Task item:
Here the job is to repeat the listing exactly, but not the pictures in it.

Data for this task:
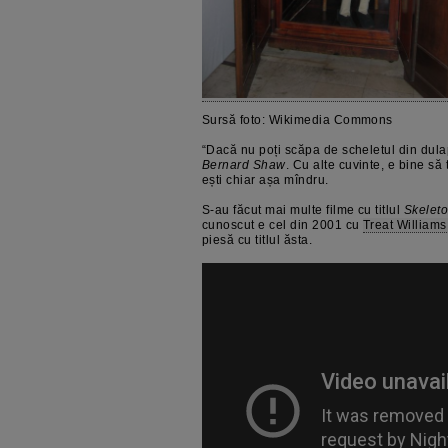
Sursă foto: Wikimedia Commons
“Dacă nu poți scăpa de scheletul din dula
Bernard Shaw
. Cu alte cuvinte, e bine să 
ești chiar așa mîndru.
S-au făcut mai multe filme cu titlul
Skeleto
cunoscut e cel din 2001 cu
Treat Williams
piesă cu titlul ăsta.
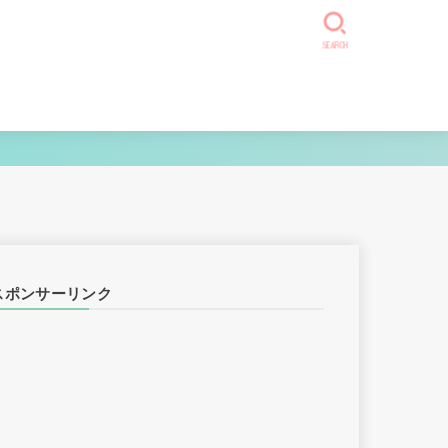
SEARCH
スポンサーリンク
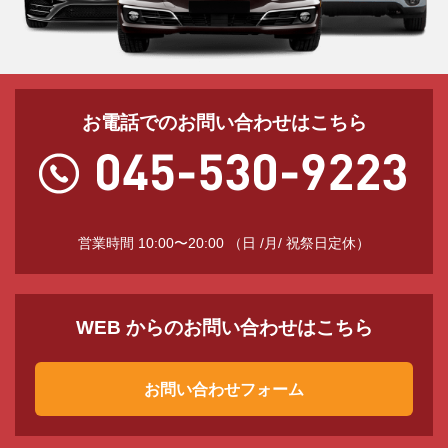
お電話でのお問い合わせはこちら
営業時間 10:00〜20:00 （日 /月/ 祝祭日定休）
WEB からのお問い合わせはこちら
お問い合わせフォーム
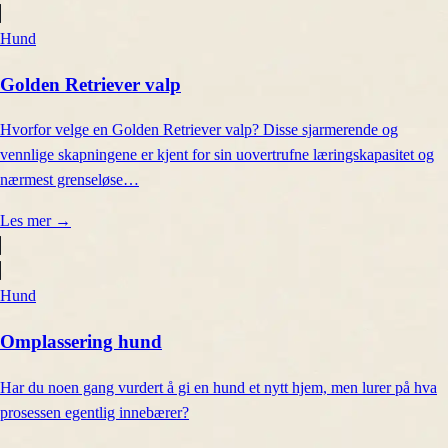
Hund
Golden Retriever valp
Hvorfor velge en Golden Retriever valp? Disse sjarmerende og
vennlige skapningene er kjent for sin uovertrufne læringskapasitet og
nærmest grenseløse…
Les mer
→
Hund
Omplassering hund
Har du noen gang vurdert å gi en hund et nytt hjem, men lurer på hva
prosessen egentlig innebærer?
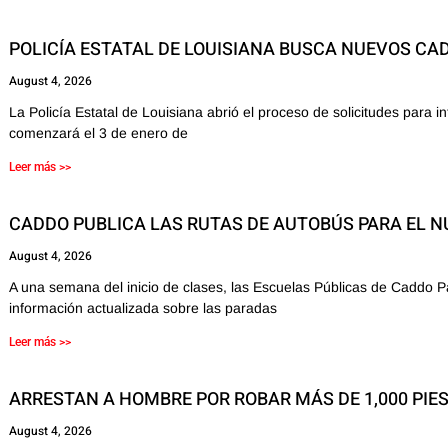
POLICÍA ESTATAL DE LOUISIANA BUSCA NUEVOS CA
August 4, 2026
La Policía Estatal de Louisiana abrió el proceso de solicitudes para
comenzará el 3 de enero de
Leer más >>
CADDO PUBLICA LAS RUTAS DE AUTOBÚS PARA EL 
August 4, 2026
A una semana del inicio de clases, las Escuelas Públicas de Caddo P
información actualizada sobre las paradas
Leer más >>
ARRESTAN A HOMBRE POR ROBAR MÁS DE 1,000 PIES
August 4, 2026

Output for this task:
Sursă foto: Wikimedia Commons
“Dacă nu poți scăpa de scheletul din dula
Bernard Shaw
. Cu alte cuvinte, e bine să 
ești chiar așa mîndru.
S-au făcut mai multe filme cu titlul
Skeleto
cunoscut e cel din 2001 cu
Treat Williams
piesă cu titlul ăsta.
SEARCH
スポンサーリンク
お電話でのお問い合わせはこちら
営業時間 10:00〜20:00 （日 /月/ 祝祭日定休）
WEB からのお問い合わせはこちら
お問い合わせフォーム
Hund
Golden Retriever valp
Hvorfor velge en Golden Retriever valp? Disse sjarmerende og
vennlige skapningene er kjent for sin uovertrufne læringskapasitet og
nærmest grenseløse…
Les mer
→
Hund
Omplassering hund
Har du noen gang vurdert å gi en hund et nytt hjem, men lurer på hva
prosessen egentlig innebærer?
POLICÍA ESTATAL DE LOUISIANA BUSCA NUEVOS CA
August 4, 2026
La Policía Estatal de Louisiana abrió el proceso de solicitudes para
comenzará el 3 de enero de
Leer más >>
CADDO PUBLICA LAS RUTAS DE AUTOBÚS PARA EL 
August 4, 2026
A una semana del inicio de clases, las Escuelas Públicas de Caddo P
información actualizada sobre las paradas
Leer más >>
ARRESTAN A HOMBRE POR ROBAR MÁS DE 1,000 PIES
August 4, 2026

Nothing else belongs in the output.